Deciding to move to a retirement home is a smart choice for those who are socially isolated. You instantly become part of a thriving community where people of advanced years have the time of their lives.

Many of these retirement homes have busy social calendars with lots of activities to get involved in, like:

  • Exercise classes
  • Book clubs
  • Art classes
  • Lecture series
  • Game nights

These and more activities challenge the mind and exercise the body, which you need. However, meeting new friends and forming lasting relationships with fellow residents and staff is more important. It’s like living 24/7 at a resort for people of the same age.

Reconnect with Old Friends

If you are without your spouse or family, you need to replace them with other people you have a previous connection with. This can be achieved by reaching out to old high school or college classmates. These folks are your age and may be experiencing the same obstacles.

You might be a literal lifeline to someone else, and it becomes a mutual support and connection that will bring you joy. Another avenue to find old friends is from your previous work life or any clubs you may have participated in. Everyone can use another friend, so seek out those old pals and rekindle your old relationship.

Start a New Activity

When we are busy working and raising a family, often we don’t get to do the things in life that interest us.

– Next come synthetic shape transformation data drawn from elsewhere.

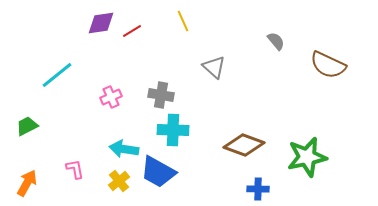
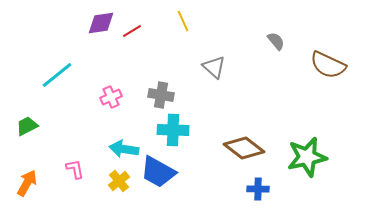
brown diamond: moved 3 px down; rotated 18 degrees clockwise
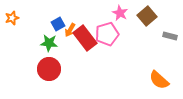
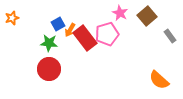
gray rectangle: rotated 40 degrees clockwise
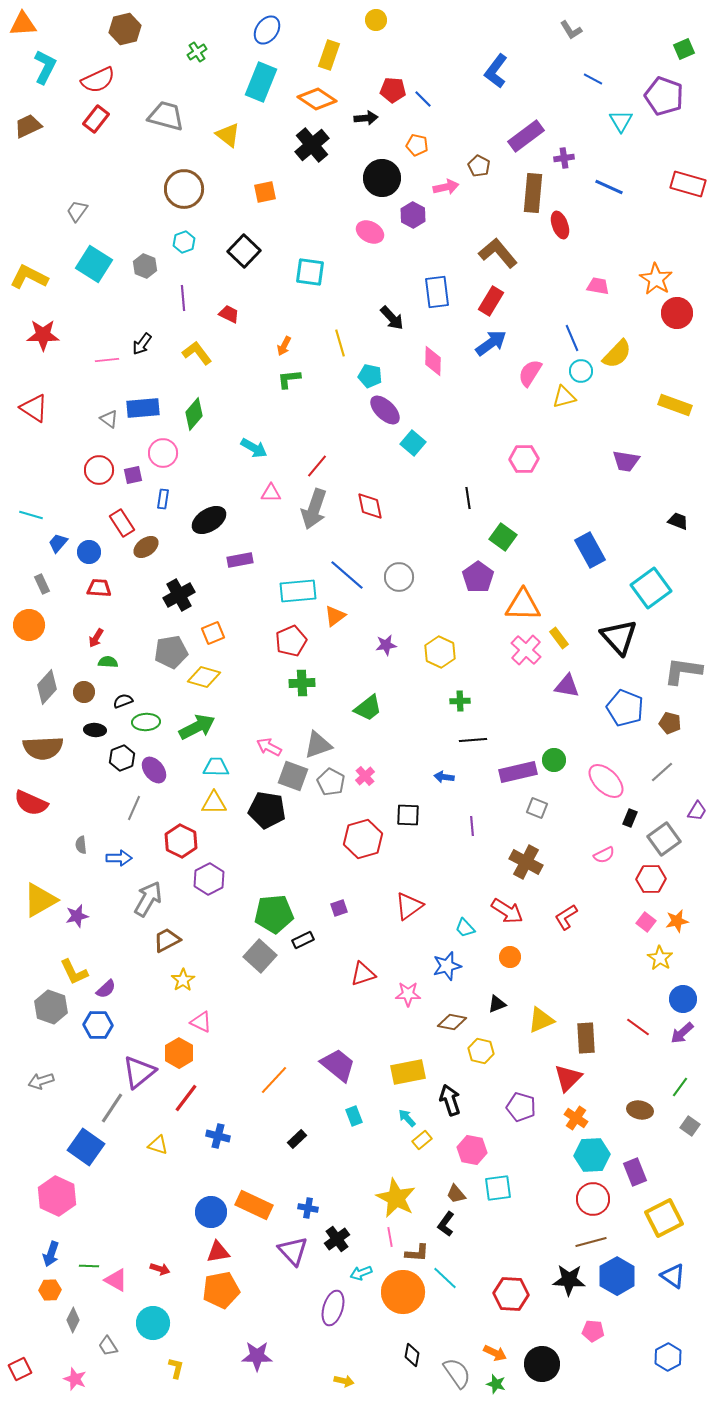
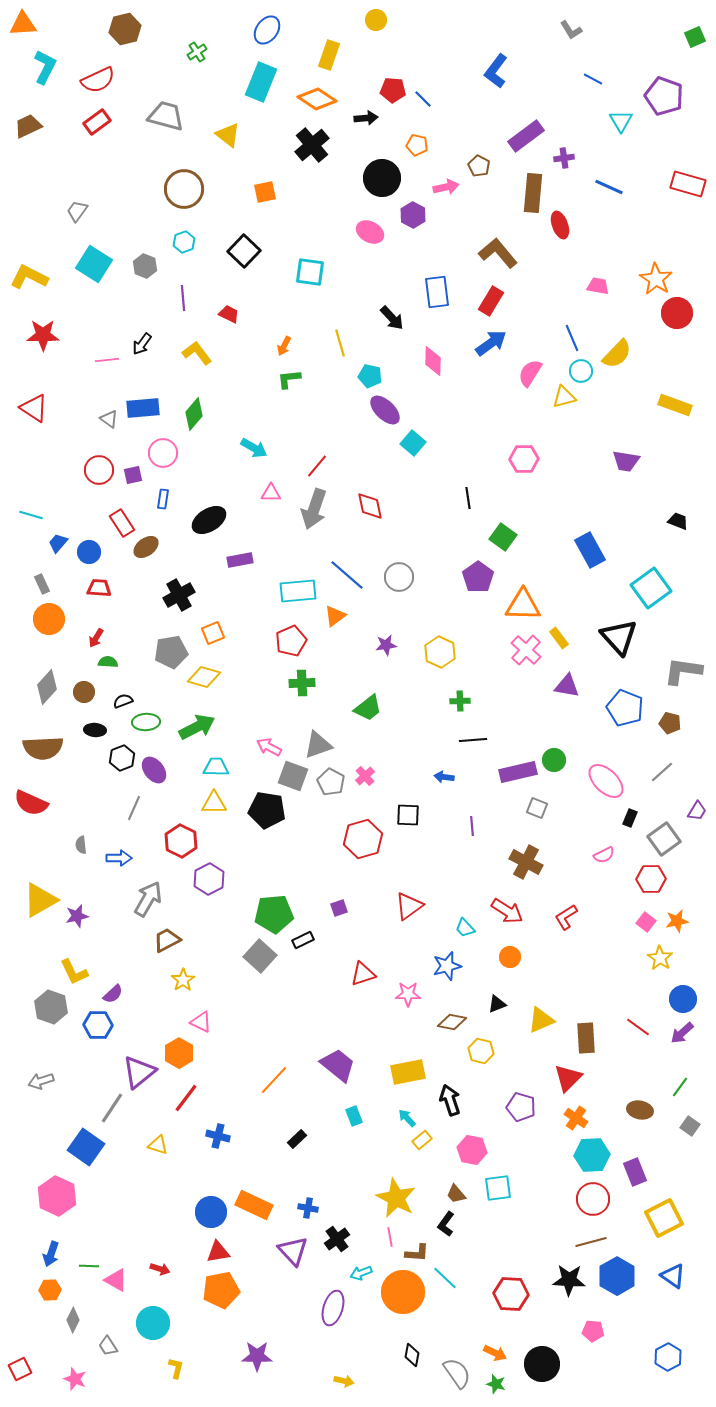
green square at (684, 49): moved 11 px right, 12 px up
red rectangle at (96, 119): moved 1 px right, 3 px down; rotated 16 degrees clockwise
orange circle at (29, 625): moved 20 px right, 6 px up
purple semicircle at (106, 989): moved 7 px right, 5 px down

Once we are elderly, we now have the time to pursue them. It may not be rock climbing or mud wrestling, but you probably have some activity you’ve always wanted to do.

Maybe it’s a hobby that you left behind years ago or a class in something that you want to learn. Get involved and meet like-minded individuals with whom you can share an experience.

4. Get a Pet

Animals are amazing companions and can give you a new sense of purpose in life, especially when lonely. If you are mobile, get a dog because they will get you out of the house and into nature, which other dog owners frequent. You may end up bonding with another pet lover at the same time.

For those with limited mobility, a cat is the perfect pal. They love to cuddle and will quickly take to you, never leaving your side. They can become incredibly social and even communicate with you in their way.

5Volunteer

Volunteering is perfect for those who have become isolated, and many causes are looking for people to join and lend a hand. You can get involved part-time or make it your new cause by attending several weekly events and meetings. This gives you a sense of purpose, and you meet others with the same type of giving personality. You may also build relationships where you socialize with them outside of the volunteering organization.

This is how to reduce social isolation in the elderly, and you can get involved in many of these activities simultaneously. Before you know it, you will be so busy you don’t have time to feel alone.